>> Begin Material

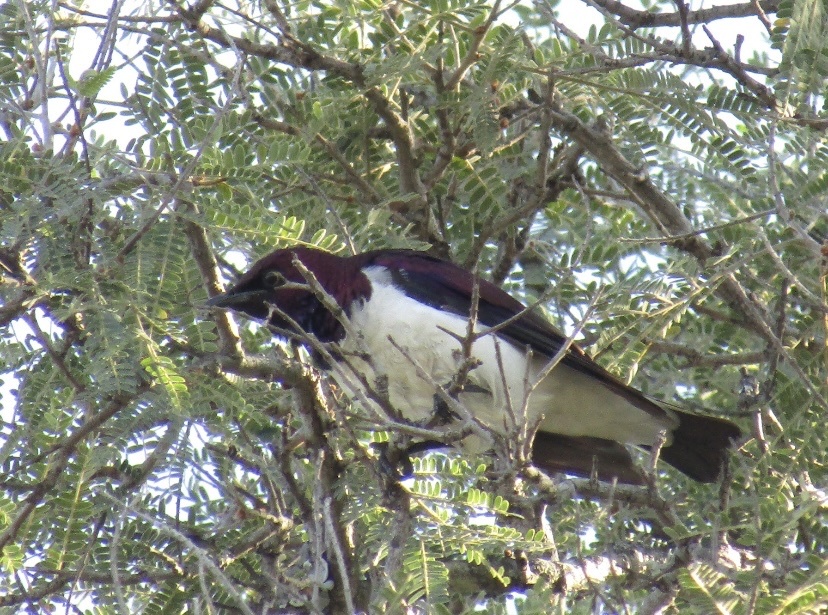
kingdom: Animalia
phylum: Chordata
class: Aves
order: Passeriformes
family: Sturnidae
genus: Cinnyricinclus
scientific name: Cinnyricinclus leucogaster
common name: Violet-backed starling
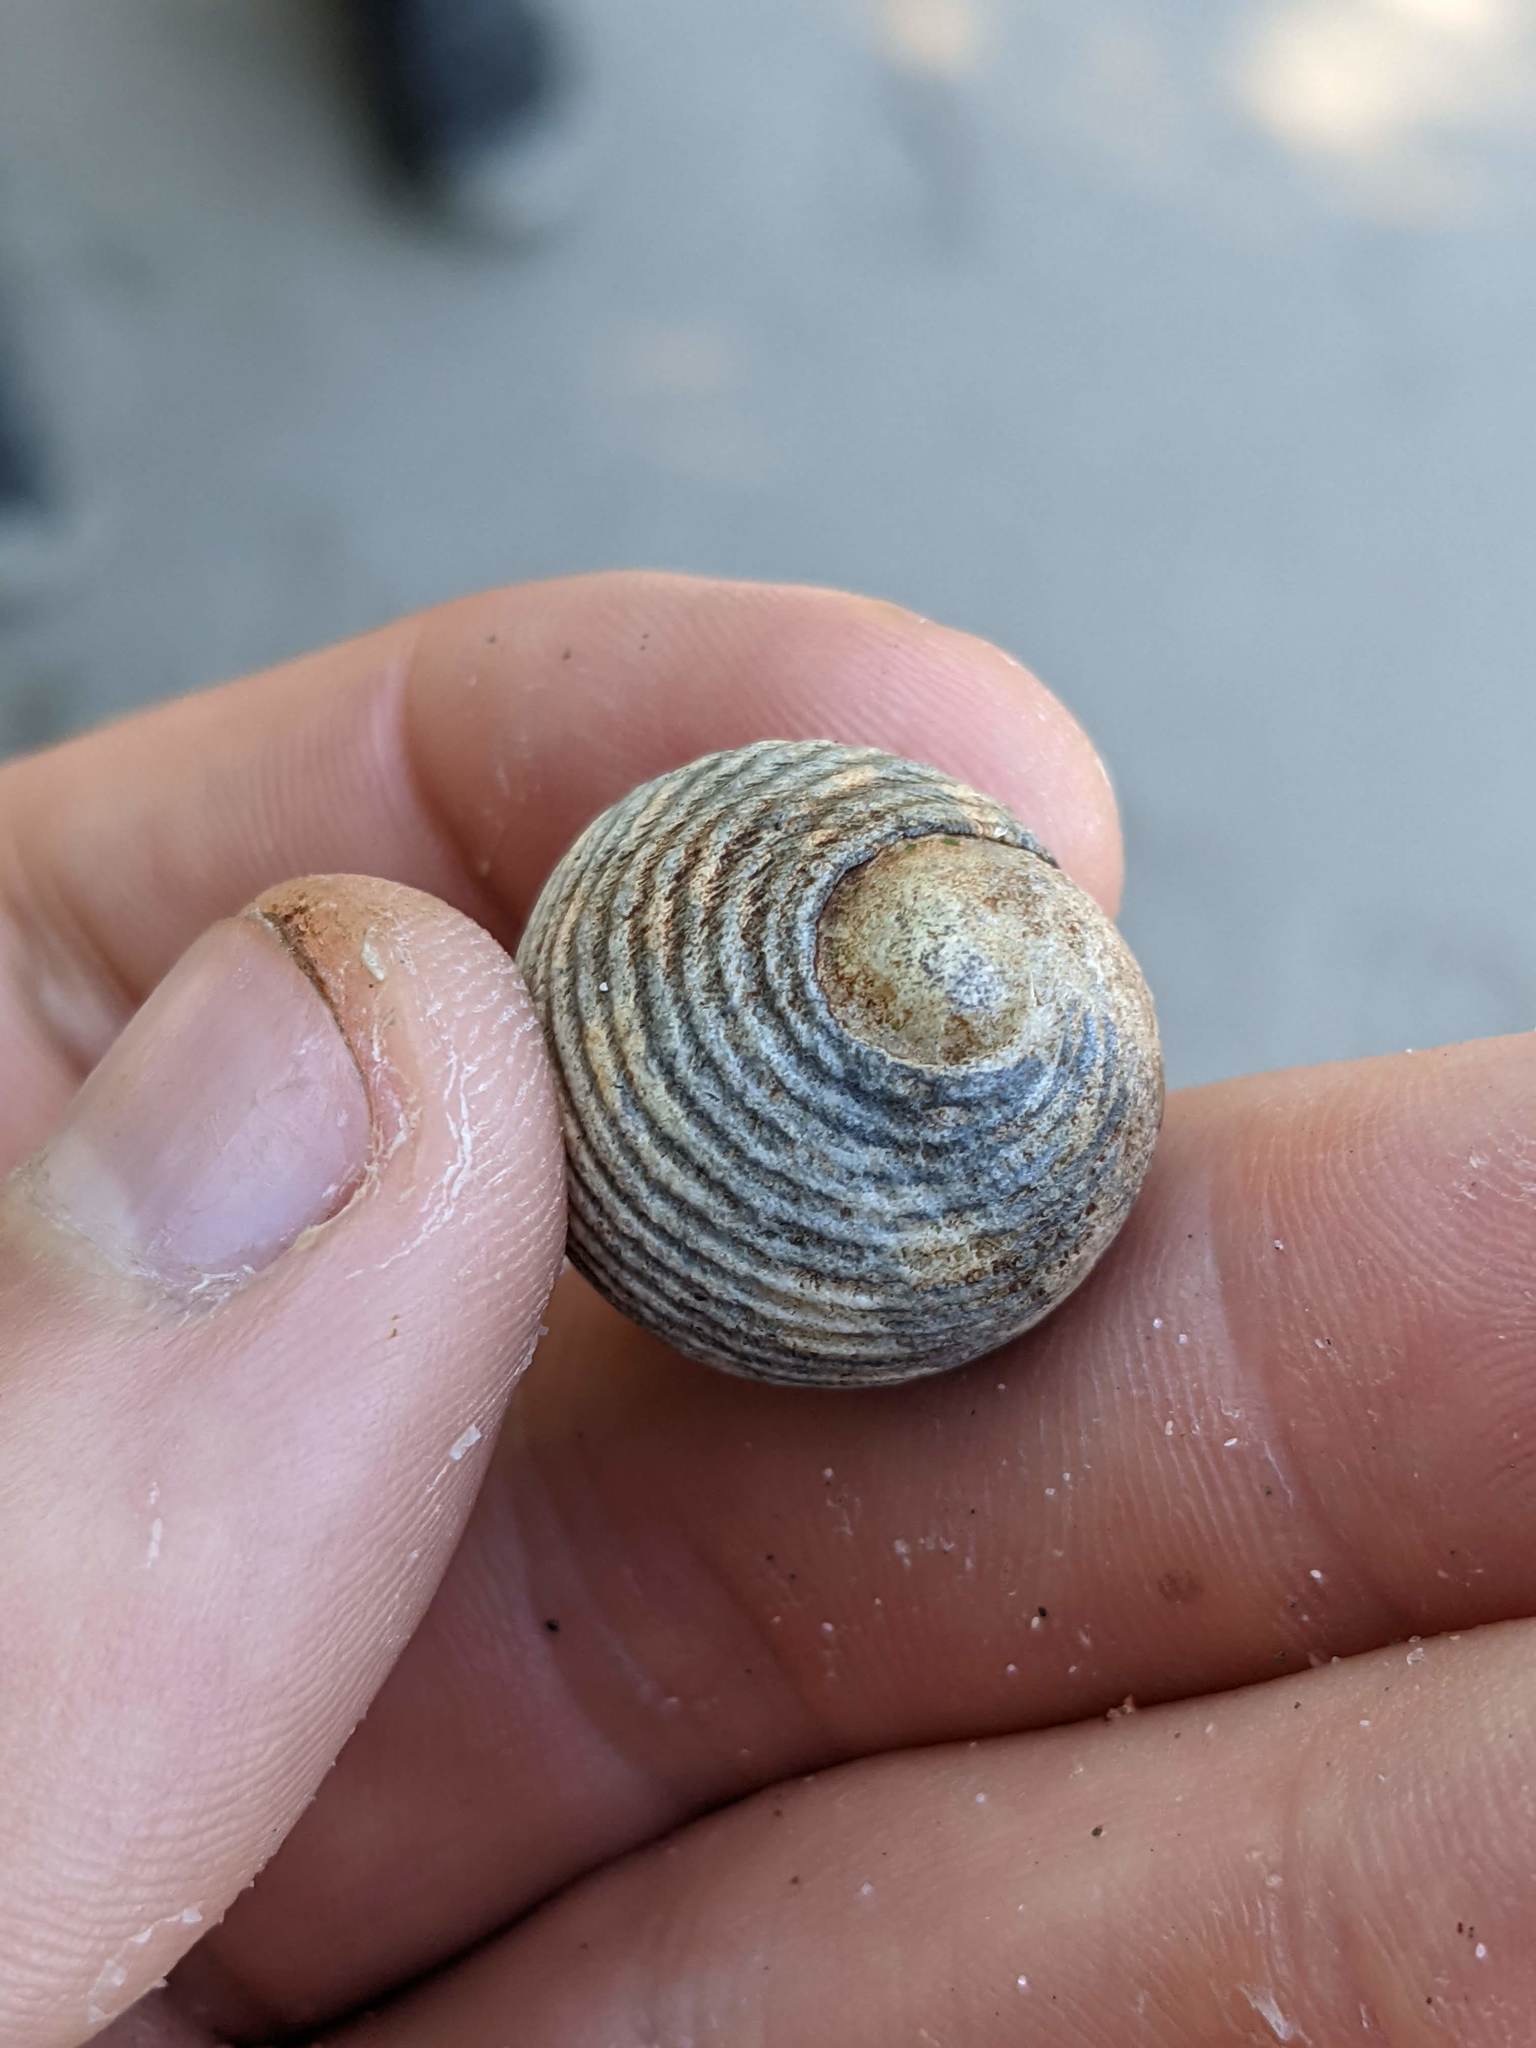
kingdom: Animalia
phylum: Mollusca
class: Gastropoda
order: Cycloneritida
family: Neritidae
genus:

>> End Material

### Written instruction
Reproduce every line of text in the data above, word for word and in the same order, without the pictures.

### Final answer
kingdom: Animalia
phylum: Chordata
class: Aves
order: Passeriformes
family: Sturnidae
genus: Cinnyricinclus
scientific name: Cinnyricinclus leucogaster
common name: Violet-backed starling
kingdom: Animalia
phylum: Mollusca
class: Gastropoda
order: Cycloneritida
family: Neritidae
genus:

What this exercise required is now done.